Wednesday, October 07, 2009

Undergraduate Student delivers papers at Kalamazoo and Leeds

Ashley Deering’s research journey starts in Morris, Minnesota, proceeds to Kalamazoo, Michigan, and then crosses the Atlantic Ocean to Leeds, United Kingdom. The University of Minnesota 2009 graduate from Cottage Grove states that her venture began with an Undergraduate Research Opportunity Program (UROP) project. This week, it culminates at the University of Minnesota Scholars Showcase on the Twin Cities campus.

Deering’s UROP research involves “an historical analysis of how two ‘doctors of souls’ living in the Middle Ages responded to heresy.” Although these Dominican friars were separated by almost a century, the salvation of souls was at the heart of both of their “treatment” methods. She also explores how the friars, through “treatment” of heresy, sought to reconcile the perception of the Church in the public eye.

Deering, a double major in French and history, first presented her UROP research at the International Congress of Medieval Studies in Kalamazoo, Michigan. There she met Andrew P. Roach, Ph. D., from the Department of History at the University of Glasgow. Roach, a scholar of Middle Ages heresy, encouraged Deering to submit an abstract of her research to the International Medieval Congress (IMC) at the University of Leeds, an idea supported by Jennifer Deane, assistant professor of history, and Stephen Martin, assistant professor of French and Deering’s adviser.

Graduate students and professionals primarily attend the IMC, the largest European conference for medieval studies scholars. Rarely do undergraduates receive invitations, much less attend. Remembers Deering: “I fully expected not to be accepted. It was very surprising to receive my acceptance letter with session information!”

In summer 2009, Deering attend the IMC in Leeds. Her role at the conference was “equal to many of the scholars there.” She presented her research to other scholars.

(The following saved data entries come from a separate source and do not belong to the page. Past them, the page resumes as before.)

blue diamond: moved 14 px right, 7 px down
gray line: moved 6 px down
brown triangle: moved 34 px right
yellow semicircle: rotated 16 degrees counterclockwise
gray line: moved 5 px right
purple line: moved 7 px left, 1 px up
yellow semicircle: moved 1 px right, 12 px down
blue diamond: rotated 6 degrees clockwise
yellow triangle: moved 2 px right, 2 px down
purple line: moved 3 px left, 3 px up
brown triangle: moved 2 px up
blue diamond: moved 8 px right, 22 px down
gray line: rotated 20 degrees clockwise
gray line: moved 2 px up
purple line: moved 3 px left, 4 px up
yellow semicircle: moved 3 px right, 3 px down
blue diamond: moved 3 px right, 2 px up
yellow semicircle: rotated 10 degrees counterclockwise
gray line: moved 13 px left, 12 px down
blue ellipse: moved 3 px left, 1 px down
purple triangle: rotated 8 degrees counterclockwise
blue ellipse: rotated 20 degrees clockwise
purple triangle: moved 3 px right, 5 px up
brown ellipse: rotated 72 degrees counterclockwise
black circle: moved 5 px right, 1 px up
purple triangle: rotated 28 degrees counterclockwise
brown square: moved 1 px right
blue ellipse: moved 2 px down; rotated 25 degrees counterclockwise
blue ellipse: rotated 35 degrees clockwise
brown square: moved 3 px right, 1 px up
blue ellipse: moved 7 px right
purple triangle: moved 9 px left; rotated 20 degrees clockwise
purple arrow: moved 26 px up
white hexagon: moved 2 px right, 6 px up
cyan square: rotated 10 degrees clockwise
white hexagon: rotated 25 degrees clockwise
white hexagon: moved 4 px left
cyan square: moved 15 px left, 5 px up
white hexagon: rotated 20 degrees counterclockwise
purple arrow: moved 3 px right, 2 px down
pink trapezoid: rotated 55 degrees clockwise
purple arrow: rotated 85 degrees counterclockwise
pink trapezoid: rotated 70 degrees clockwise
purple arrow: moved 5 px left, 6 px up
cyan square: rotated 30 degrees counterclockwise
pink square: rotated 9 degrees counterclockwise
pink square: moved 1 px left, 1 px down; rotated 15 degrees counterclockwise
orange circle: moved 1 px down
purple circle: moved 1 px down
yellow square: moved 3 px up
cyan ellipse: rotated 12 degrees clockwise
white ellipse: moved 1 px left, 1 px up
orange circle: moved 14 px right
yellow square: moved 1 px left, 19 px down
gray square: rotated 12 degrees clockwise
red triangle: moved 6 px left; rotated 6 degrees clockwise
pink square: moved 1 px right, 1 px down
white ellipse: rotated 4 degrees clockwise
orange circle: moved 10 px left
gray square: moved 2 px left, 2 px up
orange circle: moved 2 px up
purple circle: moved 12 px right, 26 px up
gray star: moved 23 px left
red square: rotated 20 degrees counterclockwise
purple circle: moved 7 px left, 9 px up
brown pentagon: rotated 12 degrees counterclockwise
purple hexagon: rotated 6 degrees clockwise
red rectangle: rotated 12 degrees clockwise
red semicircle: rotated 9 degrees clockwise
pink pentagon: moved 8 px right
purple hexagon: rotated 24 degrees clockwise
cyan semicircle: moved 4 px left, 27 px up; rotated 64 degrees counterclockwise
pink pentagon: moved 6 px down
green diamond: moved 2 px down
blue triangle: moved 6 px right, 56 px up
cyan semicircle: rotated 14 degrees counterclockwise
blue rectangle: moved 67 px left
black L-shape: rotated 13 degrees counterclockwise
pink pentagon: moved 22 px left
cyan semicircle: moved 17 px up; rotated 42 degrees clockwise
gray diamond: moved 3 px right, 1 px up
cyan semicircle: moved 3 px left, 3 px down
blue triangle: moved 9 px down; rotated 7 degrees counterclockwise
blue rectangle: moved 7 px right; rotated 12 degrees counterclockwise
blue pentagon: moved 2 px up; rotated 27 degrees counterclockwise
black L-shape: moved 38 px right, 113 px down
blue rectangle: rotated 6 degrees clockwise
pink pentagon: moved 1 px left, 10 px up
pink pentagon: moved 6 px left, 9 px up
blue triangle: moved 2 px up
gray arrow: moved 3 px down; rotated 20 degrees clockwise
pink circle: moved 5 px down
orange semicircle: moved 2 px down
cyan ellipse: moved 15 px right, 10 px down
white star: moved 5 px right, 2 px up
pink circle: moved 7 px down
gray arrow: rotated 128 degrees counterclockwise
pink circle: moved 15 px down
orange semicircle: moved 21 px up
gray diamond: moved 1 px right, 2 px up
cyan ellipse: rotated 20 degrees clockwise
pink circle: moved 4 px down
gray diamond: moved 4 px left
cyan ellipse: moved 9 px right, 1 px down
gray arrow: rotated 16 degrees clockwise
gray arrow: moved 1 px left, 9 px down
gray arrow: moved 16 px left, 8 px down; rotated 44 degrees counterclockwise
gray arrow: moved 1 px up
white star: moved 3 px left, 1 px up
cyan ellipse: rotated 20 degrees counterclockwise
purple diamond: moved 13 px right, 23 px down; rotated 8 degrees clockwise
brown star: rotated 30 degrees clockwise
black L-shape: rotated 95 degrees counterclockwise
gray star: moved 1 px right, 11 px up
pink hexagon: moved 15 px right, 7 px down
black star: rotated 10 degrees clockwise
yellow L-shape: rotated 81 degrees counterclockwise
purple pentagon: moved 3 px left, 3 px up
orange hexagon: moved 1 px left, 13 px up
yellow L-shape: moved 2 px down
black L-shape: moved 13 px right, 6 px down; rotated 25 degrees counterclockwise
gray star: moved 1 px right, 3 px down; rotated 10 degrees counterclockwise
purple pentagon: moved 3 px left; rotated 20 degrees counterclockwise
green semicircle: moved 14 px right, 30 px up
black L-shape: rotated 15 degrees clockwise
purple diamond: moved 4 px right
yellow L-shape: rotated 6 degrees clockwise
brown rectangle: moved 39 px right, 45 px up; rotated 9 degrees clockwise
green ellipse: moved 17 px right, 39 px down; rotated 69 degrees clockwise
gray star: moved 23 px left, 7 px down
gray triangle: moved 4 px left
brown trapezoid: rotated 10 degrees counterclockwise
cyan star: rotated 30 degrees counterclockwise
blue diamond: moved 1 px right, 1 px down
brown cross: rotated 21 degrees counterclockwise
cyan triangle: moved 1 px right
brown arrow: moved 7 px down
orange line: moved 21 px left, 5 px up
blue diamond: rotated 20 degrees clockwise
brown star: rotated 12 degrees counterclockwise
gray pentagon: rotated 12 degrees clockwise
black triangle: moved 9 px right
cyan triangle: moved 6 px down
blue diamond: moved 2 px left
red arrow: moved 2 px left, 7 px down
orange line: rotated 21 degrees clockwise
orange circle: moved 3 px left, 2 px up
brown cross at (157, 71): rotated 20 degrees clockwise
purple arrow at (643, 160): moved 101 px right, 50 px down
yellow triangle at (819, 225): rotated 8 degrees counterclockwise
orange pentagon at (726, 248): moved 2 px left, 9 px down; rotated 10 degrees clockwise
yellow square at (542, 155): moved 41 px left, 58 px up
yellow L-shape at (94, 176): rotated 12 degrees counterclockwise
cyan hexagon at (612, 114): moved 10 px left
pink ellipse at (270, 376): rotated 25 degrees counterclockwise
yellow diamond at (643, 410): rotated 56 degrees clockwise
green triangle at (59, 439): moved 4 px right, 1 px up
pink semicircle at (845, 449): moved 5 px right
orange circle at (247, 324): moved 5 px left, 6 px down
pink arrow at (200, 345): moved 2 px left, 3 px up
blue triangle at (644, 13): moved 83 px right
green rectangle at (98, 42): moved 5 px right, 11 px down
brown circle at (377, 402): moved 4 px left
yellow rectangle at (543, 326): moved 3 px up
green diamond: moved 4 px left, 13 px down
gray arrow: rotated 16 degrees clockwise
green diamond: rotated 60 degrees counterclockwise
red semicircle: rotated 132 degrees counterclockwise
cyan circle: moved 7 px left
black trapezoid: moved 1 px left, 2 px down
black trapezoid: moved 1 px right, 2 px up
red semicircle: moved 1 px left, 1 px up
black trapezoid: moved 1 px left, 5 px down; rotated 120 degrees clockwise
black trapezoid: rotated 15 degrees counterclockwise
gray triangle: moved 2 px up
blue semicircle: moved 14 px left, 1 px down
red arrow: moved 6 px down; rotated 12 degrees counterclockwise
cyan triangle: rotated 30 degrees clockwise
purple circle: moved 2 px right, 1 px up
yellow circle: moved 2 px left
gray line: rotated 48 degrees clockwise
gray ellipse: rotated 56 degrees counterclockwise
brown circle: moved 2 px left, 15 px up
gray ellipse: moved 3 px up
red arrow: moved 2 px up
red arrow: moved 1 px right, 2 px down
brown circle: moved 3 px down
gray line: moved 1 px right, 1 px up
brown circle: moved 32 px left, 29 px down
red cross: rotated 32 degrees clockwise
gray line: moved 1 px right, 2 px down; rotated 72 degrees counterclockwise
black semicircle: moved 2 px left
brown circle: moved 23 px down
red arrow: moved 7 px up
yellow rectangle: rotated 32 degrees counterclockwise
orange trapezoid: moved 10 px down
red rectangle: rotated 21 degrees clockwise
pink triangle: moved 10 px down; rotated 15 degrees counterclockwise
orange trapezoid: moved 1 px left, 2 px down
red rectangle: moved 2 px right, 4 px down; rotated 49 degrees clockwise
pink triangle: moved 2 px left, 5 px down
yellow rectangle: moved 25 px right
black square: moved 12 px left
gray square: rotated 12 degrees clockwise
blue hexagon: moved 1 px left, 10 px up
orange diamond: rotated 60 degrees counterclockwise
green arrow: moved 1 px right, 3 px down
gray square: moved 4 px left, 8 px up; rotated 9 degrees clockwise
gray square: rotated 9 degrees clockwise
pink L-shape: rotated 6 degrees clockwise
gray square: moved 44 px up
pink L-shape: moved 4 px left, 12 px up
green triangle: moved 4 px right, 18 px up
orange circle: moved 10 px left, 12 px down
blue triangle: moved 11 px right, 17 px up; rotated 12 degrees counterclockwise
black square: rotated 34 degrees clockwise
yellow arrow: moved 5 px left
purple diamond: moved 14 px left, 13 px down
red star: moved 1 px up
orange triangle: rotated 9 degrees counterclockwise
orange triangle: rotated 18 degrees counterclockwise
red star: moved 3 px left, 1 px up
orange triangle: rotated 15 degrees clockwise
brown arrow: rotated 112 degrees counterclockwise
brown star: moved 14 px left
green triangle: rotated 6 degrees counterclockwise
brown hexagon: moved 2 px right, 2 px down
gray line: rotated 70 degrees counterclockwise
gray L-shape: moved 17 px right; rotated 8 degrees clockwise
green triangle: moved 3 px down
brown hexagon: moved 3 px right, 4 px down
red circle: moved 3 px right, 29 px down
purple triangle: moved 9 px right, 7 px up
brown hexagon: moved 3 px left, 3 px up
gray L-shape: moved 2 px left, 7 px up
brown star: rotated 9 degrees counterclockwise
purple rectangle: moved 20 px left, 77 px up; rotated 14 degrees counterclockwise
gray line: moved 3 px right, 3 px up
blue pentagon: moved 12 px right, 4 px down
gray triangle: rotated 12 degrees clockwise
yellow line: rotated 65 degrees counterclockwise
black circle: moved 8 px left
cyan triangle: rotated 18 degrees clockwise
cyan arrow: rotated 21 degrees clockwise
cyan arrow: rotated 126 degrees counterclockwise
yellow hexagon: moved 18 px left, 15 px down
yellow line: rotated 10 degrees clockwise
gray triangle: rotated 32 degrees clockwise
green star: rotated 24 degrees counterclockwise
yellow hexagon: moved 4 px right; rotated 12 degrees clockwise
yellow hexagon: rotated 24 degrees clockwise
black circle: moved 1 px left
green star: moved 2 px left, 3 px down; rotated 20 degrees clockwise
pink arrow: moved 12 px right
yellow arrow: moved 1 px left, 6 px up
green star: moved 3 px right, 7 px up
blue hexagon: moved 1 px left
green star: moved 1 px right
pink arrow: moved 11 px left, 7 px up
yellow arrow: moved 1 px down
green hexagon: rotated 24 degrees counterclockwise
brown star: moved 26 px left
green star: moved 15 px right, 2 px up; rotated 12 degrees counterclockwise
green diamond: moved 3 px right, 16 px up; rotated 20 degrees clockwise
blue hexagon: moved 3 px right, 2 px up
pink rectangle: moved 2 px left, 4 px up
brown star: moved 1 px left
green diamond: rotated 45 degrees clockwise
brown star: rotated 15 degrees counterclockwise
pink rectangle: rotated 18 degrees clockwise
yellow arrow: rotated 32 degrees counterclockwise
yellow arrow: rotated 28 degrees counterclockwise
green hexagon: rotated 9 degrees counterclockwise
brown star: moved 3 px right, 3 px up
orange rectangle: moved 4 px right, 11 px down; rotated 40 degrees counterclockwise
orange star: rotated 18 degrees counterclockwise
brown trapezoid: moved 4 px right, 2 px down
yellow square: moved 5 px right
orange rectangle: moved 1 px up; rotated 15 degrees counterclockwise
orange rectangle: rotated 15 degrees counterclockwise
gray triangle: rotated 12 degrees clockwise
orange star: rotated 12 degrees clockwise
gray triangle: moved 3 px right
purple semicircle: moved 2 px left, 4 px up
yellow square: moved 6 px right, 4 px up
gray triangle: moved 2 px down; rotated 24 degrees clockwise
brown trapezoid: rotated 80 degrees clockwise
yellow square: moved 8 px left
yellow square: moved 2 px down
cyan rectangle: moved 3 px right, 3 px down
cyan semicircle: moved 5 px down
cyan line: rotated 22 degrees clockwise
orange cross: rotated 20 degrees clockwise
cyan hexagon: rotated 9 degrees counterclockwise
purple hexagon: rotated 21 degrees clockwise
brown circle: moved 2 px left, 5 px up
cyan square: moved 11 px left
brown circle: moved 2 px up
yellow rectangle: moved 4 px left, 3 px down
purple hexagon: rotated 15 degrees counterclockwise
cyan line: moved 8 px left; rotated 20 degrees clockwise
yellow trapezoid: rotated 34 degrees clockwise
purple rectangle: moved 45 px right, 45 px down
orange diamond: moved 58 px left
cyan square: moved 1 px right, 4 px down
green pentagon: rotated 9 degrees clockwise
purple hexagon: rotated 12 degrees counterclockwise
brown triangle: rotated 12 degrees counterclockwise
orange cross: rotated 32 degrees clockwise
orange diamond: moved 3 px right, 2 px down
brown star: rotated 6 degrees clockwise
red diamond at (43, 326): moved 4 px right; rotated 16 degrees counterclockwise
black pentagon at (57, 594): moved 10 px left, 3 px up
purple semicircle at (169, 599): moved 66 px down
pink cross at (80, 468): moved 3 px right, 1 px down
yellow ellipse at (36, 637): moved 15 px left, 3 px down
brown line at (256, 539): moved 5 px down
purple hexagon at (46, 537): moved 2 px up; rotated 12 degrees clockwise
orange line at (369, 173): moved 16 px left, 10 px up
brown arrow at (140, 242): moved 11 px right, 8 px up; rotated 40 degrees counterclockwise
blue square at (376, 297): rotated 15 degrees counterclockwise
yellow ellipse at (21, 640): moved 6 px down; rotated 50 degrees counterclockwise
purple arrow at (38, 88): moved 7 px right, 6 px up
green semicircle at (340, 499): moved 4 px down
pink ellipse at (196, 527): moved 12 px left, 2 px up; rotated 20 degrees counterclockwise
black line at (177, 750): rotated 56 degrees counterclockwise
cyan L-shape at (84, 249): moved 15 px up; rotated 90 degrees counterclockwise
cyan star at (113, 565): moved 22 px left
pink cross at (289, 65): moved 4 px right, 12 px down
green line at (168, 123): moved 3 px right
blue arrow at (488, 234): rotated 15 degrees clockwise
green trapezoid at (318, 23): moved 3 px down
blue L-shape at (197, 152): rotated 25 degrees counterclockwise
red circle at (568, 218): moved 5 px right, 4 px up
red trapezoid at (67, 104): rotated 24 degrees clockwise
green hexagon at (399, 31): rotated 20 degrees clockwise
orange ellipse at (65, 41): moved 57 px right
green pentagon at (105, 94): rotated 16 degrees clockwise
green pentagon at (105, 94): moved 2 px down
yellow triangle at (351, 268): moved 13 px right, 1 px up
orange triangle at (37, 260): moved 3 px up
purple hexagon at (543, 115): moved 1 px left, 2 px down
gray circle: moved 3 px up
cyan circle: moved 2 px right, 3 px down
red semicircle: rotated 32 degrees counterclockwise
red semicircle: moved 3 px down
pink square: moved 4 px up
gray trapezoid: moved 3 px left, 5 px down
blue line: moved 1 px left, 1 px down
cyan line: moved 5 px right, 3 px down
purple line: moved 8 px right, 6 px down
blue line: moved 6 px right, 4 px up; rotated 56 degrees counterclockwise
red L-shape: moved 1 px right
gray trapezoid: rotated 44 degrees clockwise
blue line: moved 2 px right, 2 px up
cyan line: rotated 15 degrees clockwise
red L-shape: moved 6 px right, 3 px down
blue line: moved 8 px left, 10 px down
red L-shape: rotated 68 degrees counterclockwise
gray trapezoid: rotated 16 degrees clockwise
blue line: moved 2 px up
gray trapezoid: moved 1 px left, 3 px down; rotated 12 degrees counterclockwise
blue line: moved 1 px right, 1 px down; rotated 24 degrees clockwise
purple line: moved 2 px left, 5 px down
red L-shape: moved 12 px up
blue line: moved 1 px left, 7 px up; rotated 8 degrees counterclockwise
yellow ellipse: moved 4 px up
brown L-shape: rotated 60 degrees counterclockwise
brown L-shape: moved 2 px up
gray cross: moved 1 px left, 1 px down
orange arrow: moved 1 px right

Deering’s session, “Heresy and Bodily Practice II: Heresy as Disease or Poison,” allowed her to meet scholars in her field from around the world. “I presented next to a graduate student from Spain and a professor of history from Russia,” she shares.

As well as gaining feedback and constructive criticism, Deering attended other sessions during the international conference, during which she connected with “scholars whom I had been reading and working from on a very personal level.” She also attended tours of medieval monasteries, castles, and armories around Leeds.

“UMM was indispensable for my attendance at and even my submission to this conference,” Deering states. Morris research opportunities, constant support from her professors, and research grants from the Bos Undergraduate Research Fund and the Owen and Frances Tate Fund, helped her feel completely prepared for the conference, aided in the preparation of her paper and project, and equipped her with the confidence and knowledge to answer any question that might have been asked of her.

“I remember feeling very nervous approaching the conference, but as I wrote my paper and revised it, asked questions of professors, other students, and revised it again and again, I went to the conference knowing that I belonged there—that my contacts and the University of Minnesota, Morris had sufficiently afforded me the environment needed to produce a worthwhile and respectable project,” reflects Deering.

“Connect with other scholars” was advice given to Deering by her Morris professors, advice that led to her greatest IMC memory. Deering reconnected with Roach. His encouragement and presence during her presentation was “exciting and nerve-wracking.” But when she concluded, he applauded her work with a memorable “good stuff” and asked her to lunch. They met regularly during the IMC and discussed graduate school opportunities as well her project and their field.

Deering’s finalized project will be presented today, Wednesday, October 7, 2009, at the University of Minnesota Student Scholar Showcase. Undergraduate, graduate, and professional students will gather in TCF Bank Stadium to present their research that will be digitally archived by the University of Minnesota Libraries. She will also submit her paper for journal publication.